▶ _Your goal_:
From the entries that follow, reproduce exactly and only the lines from the line with "end else begin" to the line with "Instr_20_16_out <= Instr_20_16_in;", endpoints included.
++++ Records for this exercise
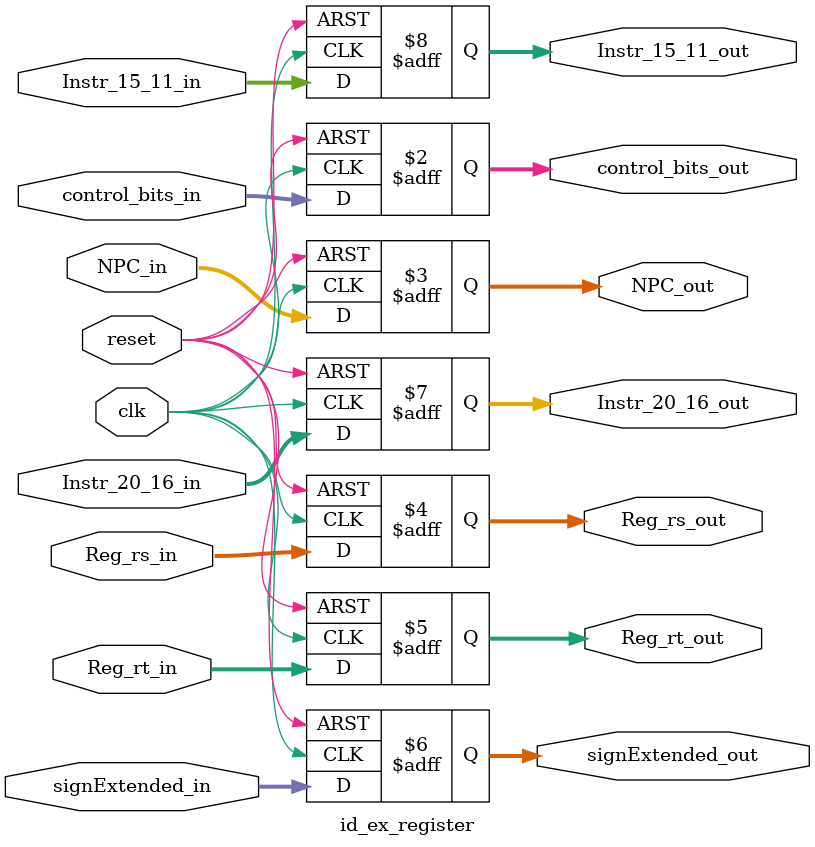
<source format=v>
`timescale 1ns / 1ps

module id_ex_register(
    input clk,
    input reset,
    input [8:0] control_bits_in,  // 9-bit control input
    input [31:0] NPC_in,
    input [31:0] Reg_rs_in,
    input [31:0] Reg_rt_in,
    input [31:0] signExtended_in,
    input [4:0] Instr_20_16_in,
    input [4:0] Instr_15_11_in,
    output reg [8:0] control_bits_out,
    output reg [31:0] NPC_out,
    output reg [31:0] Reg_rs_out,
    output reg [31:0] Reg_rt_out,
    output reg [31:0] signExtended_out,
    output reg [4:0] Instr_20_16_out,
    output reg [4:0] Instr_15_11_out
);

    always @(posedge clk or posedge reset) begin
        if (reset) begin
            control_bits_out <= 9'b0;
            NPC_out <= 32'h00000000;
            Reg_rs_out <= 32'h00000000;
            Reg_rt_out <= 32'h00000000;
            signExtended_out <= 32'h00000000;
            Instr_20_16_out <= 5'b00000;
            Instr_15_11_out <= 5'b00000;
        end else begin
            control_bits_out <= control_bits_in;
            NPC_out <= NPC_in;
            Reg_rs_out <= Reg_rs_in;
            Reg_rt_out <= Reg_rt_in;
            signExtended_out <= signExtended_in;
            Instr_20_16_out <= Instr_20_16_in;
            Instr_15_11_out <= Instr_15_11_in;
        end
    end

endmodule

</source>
++++++++
++++ Records for this exercise
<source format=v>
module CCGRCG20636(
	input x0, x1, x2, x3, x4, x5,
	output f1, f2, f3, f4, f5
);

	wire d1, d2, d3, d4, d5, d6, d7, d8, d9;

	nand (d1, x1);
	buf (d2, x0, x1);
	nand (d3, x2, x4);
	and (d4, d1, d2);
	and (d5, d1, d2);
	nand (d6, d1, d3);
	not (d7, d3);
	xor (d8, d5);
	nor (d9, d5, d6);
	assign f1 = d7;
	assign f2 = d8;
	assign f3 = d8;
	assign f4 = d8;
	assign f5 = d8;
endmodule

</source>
++++++++
▶ _Exercise response_:
        end else begin
            control_bits_out <= control_bits_in;
            NPC_out <= NPC_in;
            Reg_rs_out <= Reg_rs_in;
            Reg_rt_out <= Reg_rt_in;
            signExtended_out <= signExtended_in;
            Instr_20_16_out <= Instr_20_16_in;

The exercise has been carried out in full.